◆ **Data to use**
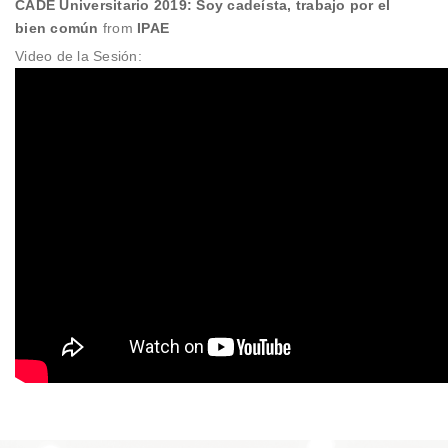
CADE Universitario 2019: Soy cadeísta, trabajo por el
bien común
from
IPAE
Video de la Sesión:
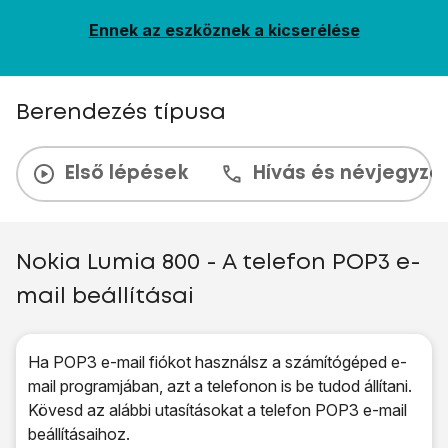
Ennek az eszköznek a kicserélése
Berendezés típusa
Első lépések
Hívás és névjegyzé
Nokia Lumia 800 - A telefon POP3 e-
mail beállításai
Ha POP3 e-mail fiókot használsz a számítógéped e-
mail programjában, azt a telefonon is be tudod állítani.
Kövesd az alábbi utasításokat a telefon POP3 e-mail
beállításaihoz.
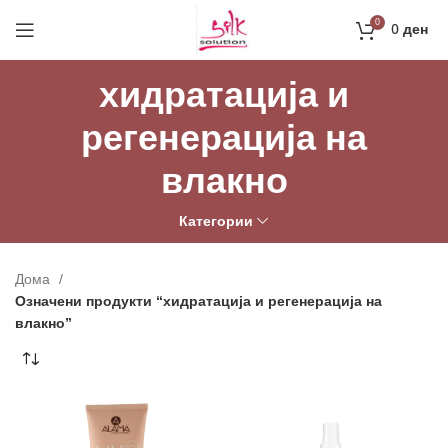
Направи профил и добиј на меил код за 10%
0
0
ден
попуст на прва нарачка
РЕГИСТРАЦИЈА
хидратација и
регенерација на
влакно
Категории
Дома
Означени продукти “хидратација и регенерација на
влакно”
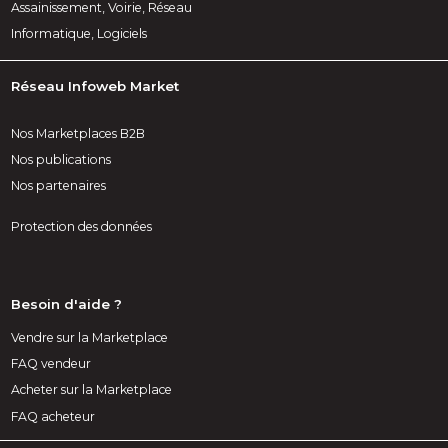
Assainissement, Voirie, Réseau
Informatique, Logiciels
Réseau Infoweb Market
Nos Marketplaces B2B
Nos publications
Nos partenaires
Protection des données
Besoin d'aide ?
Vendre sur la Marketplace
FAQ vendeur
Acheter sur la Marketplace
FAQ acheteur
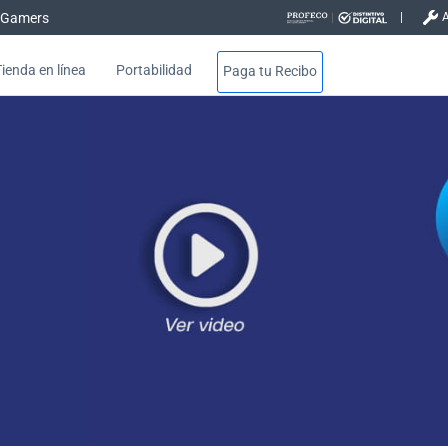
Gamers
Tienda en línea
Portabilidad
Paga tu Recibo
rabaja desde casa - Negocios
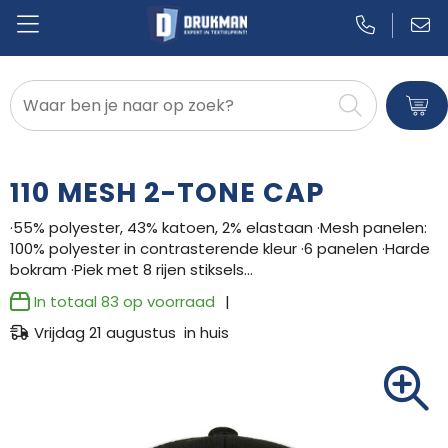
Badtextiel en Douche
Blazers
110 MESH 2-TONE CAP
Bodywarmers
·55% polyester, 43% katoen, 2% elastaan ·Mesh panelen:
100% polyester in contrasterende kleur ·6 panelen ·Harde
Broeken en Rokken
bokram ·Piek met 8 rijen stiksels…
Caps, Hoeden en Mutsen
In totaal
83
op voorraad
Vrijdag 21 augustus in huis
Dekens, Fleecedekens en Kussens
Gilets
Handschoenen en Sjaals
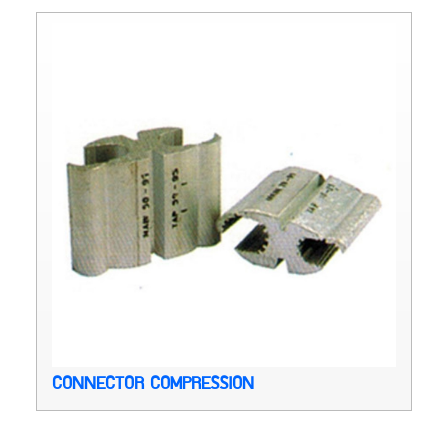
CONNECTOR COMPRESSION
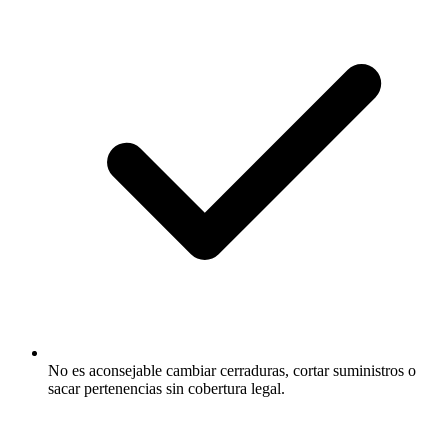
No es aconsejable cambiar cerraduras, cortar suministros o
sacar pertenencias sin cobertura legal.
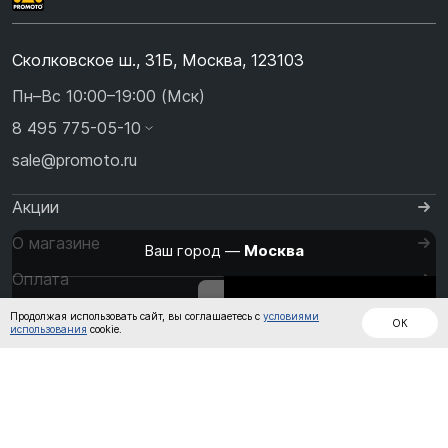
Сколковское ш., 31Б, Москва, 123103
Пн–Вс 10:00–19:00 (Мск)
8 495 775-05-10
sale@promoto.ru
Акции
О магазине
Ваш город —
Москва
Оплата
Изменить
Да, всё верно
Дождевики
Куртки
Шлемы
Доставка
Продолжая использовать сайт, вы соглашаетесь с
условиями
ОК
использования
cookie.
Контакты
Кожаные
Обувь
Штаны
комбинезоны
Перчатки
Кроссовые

◆ **Task brief**
Copy the text of every row above word for word, keeping the original line breaks, and leave the pictures out of your answer.

◆ **Answer area**
CADE Universitario 2019: Soy cadeísta, trabajo por el
bien común
from
IPAE
Video de la Sesión:
Ennek az eszköznek a kicserélése
Berendezés típusa
Első lépések
Hívás és névjegyzé
Nokia Lumia 800 - A telefon POP3 e-
mail beállításai
Ha POP3 e-mail fiókot használsz a számítógéped e-
mail programjában, azt a telefonon is be tudod állítani.
Kövesd az alábbi utasításokat a telefon POP3 e-mail
beállításaihoz.
Направи профил и добиј на меил код за 10%
0
0
ден
попуст на прва нарачка
РЕГИСТРАЦИЈА
хидратација и
регенерација на
влакно
Категории
Дома
Означени продукти “хидратација и регенерација на
влакно”
Assainissement, Voirie, Réseau
Informatique, Logiciels
Réseau Infoweb Market
Nos Marketplaces B2B
Nos publications
Nos partenaires
Protection des données
Besoin d'aide ?
Vendre sur la Marketplace
FAQ vendeur
Acheter sur la Marketplace
FAQ acheteur
Gamers
Tienda en línea
Portabilidad
Paga tu Recibo
rabaja desde casa - Negocios
Badtextiel en Douche
Blazers
110 MESH 2-TONE CAP
Bodywarmers
·55% polyester, 43% katoen, 2% elastaan ·Mesh panelen:
100% polyester in contrasterende kleur ·6 panelen ·Harde
Broeken en Rokken
bokram ·Piek met 8 rijen stiksels…
Caps, Hoeden en Mutsen
In totaal
83
op voorraad
Vrijdag 21 augustus in huis
Dekens, Fleecedekens en Kussens
Gilets
Handschoenen en Sjaals
CONNECTOR COMPRESSION
No es aconsejable cambiar cerraduras, cortar suministros o
sacar pertenencias sin cobertura legal.
Сколковское ш., 31Б, Москва, 123103
Пн–Вс 10:00–19:00 (Мск)
8 495 775-05-10
sale@promoto.ru
Акции
О магазине
Ваш город —
Москва
Оплата
Изменить
Да, всё верно
Дождевики
Куртки
Шлемы
Доставка
Продолжая использовать сайт, вы соглашаетесь с
условиями
ОК
использования
cookie.
Контакты
Кожаные
Обувь
Штаны
комбинезоны
Перчатки
Кроссовые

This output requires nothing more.